The time span and the number of colleges to visit depend on individual decisions. Susroni and her family, for instance, visited 20 colleges on both coasts, while Mallika Srinivasan limited her campus visits to 10-12 colleges on the West Coast. “Plan a mix of different colleges—a medium-sized college like Wellesley, a large one like Harvard and a small college like Amherst—to get a sense of the different environments in each institution,” says Seth. “Also try and see colleges in different settings, like NYU or Boston University, which have an urban setting, and Williams, which is in a rural area. Once you have seen these basic categories, you can generalise about the others.”
For students, trips like these can help them make better choices. “It was interesting for me to see the different environments that could have been my potential home for four years,” says Mallika, who says actual visits dramatically changed her preferences for the colleges.
The flipside, though, is a possible reliance on superficial parameters: After all, the colleges that market themselves the best or have the friendliest admissions officers and staff may not be the best value propositions. Schools are rated on many parameters, many of which—students debt-rates, for instance, or post-college success—are not measurable in a day-long visit. Personally speaking, I know I am glad somewhere I wasn’t beguiled by the buildings and boats of Oxford into doing an English literature degree. An MBA was the smarter thing to do career-wise.

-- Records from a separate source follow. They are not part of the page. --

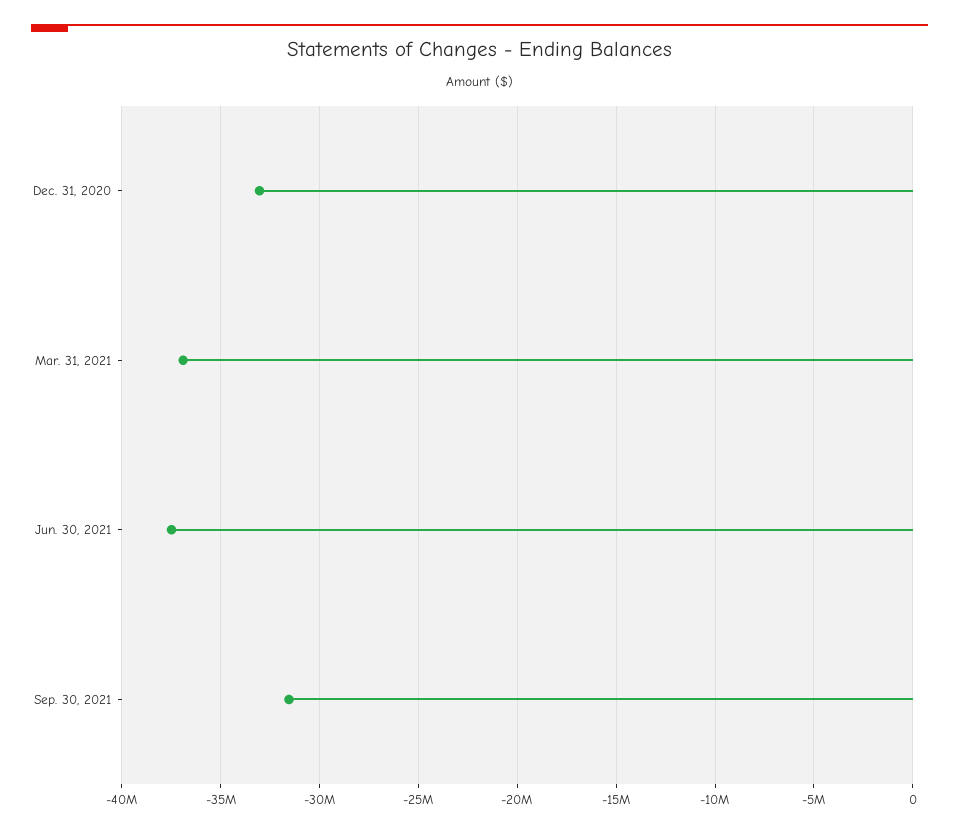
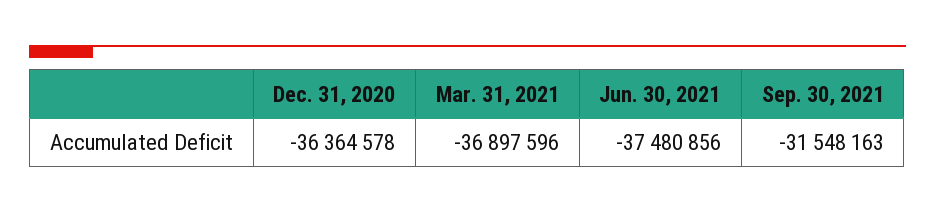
  {
-   "Dec. 31, 2020": -33000000,
+   "Dec. 31, 2020": -36364578,
    "Mar. 31, 2021": -36897596,
    "Jun. 30, 2021": -37480856,
    "Sep. 30, 2021": -31548163
  }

There are also those that disagree with the expense of a real tour. “If you do a good Google search, you can find anything,” says Natisha Saraf, who majored in history and international relations from the University of Pennsylvania. “I did do the campus tour, but I think it’s overrated; plus it adds on expenditure of Rs. 3-4 lakh at a time when money is tight anyway. Instead, I suggest subscribing to the official paper, their unofficial or alternative paper and the student forums. It gives you a real sense of the college vibe.”
College tours have long been an institution for American families, an annual rite that entire families embark on before the admission process. And now as international students and parents discover the advantages of the look-feel-talk experience, they are clearly becoming an important part of the college admission process for these students too.

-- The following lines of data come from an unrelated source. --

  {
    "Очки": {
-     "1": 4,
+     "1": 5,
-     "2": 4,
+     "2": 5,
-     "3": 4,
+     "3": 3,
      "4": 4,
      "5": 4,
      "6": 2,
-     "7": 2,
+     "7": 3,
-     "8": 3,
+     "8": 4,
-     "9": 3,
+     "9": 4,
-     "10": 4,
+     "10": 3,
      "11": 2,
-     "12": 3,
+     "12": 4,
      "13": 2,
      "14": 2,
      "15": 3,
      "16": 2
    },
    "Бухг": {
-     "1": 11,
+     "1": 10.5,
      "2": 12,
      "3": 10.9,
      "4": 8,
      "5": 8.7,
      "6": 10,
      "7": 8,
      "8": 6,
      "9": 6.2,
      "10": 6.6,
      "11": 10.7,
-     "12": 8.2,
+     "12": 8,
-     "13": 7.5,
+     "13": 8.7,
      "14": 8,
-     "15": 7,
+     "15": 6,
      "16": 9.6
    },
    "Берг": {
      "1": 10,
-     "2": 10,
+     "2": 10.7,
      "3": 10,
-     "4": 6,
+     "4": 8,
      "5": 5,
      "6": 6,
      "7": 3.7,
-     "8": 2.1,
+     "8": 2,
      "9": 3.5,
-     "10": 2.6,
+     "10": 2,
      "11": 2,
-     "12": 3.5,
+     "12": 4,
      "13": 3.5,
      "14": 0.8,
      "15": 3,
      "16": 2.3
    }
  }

Two years before session starts: Determine your priorities: A particular geographic area? Public college or private?
Colleges that give aid? Draw up a longlist of possible colleges. Register for tests.

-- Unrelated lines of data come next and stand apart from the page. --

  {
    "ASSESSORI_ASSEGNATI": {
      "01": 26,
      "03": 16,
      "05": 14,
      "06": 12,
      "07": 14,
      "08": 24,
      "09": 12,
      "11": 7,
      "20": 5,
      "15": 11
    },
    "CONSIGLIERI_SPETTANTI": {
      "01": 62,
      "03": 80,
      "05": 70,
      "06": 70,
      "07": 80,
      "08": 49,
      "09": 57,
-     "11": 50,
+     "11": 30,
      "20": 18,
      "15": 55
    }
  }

Upto 20 months before session starts: Take the tests required. The Scholastic Aptitude Test (SAT) is conducted in January, May, June, October, November and December. Some schools may also require subject SATs, the Advanced Placement (AP) exam and the Test of English as
a Foreign Language (TOEFL).
Between 19 and 17 months before session starts: Consult the experts: Pay upto Rs. 1 lakh for a basket of products, including tests to determine colleges that suit your profile, help with applications, planning the campus tours et al. Visit college and research Web sites, including the admissions blog at The New York Times (thechoice.blogs.nytimes.com/ ) and the discussion group www.theu.com .
16 months before session starts: Shortlist 10-15 colleges, including a mix of your dream colleges, the target colleges (in which you’re reasonably sure of admission) and the safe choices, and book pre-admission tours.
15 months to 9 months before session starts: Start working on college applications and essays.
8-9 months before session starts: Submit completed applications. Certain schools offer optional interview programmes conducted by alumni. Opt for these if interested.
4-5 months before session starts: Await acceptance letter. For the Fall semester, starting September, letters should arrive by April.